The sink and the sources have been replaced by a memcpy
. The call to the CMSIS-DSP function is just loading the registers and branching to the CMSIS-DSP function.
It is not always as ideal as in this example. But it demonstrates that the use of C++ templates and a Python code generator is enabling a low overhead solution to the problem of streaming and compute graph.
The sinks and the sources are where the graph is connected to the system.
In the implementation of the sinks and sources you may have to rely on an RTOS to synchronize with another thread or write code to interact with an interrupt. The CMSIS-Stream scheduler would probably run in its own thread. The sources and sinks may block the execution of the scheduler until enough data is available for the source or enough free memory is available for the sink to generate its data.
A simple way to create sources and sinks is to use RTOS queues.

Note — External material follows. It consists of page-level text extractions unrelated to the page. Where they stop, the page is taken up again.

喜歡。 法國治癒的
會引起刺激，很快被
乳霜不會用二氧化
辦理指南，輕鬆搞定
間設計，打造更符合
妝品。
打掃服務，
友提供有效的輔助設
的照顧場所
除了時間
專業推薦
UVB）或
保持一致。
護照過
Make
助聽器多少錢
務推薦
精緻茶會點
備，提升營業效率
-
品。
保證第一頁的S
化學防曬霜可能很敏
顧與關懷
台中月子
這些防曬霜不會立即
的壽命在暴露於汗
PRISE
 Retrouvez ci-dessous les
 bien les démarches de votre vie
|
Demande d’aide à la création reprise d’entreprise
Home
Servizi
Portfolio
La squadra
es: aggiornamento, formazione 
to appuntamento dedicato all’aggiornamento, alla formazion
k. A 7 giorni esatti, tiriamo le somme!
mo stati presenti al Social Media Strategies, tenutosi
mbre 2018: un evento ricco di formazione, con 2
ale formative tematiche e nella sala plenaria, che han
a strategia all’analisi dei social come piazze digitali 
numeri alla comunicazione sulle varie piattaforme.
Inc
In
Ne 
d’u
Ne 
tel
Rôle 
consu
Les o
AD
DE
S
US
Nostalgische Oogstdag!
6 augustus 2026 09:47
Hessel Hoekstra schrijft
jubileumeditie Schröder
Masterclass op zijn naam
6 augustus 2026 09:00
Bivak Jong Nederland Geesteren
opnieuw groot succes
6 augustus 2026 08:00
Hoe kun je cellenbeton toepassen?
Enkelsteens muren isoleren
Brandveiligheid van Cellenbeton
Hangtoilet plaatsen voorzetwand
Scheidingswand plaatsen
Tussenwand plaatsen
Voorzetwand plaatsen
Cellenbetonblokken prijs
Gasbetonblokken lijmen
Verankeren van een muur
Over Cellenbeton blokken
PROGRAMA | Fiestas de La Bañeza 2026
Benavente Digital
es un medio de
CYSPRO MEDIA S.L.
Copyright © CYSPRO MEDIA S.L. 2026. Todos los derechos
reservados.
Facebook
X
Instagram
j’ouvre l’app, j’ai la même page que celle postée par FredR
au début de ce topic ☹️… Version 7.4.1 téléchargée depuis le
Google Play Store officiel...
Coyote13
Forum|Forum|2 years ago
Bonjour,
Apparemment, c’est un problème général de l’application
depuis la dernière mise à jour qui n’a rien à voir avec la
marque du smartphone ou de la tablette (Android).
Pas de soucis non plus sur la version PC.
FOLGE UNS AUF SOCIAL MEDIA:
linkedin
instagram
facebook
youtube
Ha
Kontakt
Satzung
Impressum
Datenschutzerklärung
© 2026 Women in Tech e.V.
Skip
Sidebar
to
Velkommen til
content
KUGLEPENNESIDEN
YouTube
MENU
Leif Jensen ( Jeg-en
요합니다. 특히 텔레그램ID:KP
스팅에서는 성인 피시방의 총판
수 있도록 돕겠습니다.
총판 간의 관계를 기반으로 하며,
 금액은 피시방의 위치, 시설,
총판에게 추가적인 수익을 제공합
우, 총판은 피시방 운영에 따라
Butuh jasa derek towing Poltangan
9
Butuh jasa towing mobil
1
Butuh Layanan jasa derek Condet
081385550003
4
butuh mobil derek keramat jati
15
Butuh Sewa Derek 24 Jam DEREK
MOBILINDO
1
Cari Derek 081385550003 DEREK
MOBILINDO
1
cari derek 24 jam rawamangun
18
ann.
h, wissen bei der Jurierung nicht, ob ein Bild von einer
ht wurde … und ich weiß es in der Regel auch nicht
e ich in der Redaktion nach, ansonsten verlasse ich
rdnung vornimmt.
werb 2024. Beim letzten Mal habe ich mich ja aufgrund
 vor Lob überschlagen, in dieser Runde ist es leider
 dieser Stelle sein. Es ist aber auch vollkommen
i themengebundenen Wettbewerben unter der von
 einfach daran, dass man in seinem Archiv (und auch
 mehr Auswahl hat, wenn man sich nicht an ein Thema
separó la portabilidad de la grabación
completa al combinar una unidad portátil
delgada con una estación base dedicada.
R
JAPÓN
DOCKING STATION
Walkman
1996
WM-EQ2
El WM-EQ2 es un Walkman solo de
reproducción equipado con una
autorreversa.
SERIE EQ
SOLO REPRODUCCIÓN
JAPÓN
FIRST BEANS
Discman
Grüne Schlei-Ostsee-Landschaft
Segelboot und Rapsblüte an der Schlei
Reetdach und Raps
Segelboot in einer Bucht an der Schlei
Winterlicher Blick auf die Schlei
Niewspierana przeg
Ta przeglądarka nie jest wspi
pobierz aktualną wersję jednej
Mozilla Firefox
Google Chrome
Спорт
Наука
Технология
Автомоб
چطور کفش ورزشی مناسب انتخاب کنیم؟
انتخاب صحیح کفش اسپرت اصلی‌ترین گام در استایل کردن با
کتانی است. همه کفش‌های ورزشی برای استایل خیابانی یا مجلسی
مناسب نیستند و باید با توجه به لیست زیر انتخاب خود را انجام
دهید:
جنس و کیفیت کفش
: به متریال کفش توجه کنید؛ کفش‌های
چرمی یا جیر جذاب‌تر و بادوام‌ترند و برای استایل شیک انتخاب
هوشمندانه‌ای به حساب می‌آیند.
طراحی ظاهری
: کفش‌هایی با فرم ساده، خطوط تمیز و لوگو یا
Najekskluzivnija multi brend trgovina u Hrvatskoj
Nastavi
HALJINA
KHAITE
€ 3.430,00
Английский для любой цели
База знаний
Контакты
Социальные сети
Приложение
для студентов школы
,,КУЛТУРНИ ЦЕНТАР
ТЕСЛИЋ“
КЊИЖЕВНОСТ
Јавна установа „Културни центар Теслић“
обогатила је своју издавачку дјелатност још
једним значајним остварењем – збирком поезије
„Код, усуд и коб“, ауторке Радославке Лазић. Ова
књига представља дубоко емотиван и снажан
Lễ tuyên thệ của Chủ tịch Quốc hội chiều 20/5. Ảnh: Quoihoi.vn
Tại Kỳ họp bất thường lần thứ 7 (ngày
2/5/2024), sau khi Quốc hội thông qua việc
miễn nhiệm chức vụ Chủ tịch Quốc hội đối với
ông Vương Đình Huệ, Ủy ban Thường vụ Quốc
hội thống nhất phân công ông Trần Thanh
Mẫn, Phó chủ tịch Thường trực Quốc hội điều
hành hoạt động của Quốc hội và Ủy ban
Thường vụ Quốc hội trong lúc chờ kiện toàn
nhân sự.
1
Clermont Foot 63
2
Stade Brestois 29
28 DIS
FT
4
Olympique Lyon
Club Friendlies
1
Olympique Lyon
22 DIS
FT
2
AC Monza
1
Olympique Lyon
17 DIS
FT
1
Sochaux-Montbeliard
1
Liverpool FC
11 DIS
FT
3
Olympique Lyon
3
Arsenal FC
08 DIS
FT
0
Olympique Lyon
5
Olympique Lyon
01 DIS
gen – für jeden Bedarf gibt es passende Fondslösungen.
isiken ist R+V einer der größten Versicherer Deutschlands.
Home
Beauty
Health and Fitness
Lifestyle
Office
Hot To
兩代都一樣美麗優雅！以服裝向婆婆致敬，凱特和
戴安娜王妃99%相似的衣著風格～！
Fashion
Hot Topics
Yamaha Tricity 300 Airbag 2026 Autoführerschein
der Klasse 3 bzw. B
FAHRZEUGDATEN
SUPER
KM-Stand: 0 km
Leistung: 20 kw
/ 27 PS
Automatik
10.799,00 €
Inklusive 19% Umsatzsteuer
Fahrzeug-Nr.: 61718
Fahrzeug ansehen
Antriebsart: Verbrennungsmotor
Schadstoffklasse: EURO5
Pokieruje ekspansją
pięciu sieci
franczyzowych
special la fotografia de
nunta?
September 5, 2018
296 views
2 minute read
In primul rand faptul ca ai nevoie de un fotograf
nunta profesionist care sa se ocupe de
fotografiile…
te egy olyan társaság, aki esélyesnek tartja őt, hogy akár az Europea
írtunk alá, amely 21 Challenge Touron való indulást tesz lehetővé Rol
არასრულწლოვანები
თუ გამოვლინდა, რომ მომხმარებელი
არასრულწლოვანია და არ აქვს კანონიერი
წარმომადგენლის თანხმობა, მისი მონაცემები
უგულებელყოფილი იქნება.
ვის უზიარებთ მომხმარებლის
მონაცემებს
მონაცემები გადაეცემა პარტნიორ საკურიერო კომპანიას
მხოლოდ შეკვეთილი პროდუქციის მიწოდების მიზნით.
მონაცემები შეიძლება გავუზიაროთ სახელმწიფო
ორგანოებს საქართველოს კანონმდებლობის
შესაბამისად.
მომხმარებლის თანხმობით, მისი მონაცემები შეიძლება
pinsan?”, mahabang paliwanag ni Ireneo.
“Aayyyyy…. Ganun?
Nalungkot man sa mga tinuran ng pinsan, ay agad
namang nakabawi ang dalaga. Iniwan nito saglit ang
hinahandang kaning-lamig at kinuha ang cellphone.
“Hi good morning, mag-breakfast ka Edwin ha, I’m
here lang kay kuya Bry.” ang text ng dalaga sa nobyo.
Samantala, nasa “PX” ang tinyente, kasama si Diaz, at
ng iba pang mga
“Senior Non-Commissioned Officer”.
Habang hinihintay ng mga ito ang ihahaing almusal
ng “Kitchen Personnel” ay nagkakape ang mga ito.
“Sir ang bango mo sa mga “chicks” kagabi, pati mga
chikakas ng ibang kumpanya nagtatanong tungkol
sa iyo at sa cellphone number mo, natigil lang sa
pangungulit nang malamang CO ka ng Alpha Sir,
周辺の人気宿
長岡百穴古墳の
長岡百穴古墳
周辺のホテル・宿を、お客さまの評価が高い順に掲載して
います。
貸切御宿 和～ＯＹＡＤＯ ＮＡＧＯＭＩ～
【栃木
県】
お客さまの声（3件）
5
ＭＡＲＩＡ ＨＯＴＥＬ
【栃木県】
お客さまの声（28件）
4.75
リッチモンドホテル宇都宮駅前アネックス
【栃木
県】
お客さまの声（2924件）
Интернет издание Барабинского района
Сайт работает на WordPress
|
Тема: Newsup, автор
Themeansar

A schedule is generally interleaving the source and sink execution : source ... some other nodes ... sink ... some other nodes ... source ...
But for some graphs, it may not be possible and you may see successive executions of sources or sinks : source ... some other nodes ... source ... some other nodes ... sink ... some other nodes ... sink ...
The simple example is an example of a graph where the scheduling is requiring successive executions of sources and sinks.
In that case, connection between the graph and the system will require more buffering and the graph will introduce more latency. You should try to modify the amount of samples produced and consumed by the nodes so that source and sink execution can be interleaved and the latency introduced by graph scheduling minimized.
For debugging it is sometimes useful to have a sink doing nothing. It is possible for a sink to do nothing with its data. But it still has to manage the FIFO by calling the getReadBuffer
functions. The scheduling algorithm (in synchronous mode) is assuming that the same amount of data is read or written to a FIFO by a node at each execution. So FIFO pointers must be updated even if you don't want to read the content of thee FIFO or write to the content of the FIFO.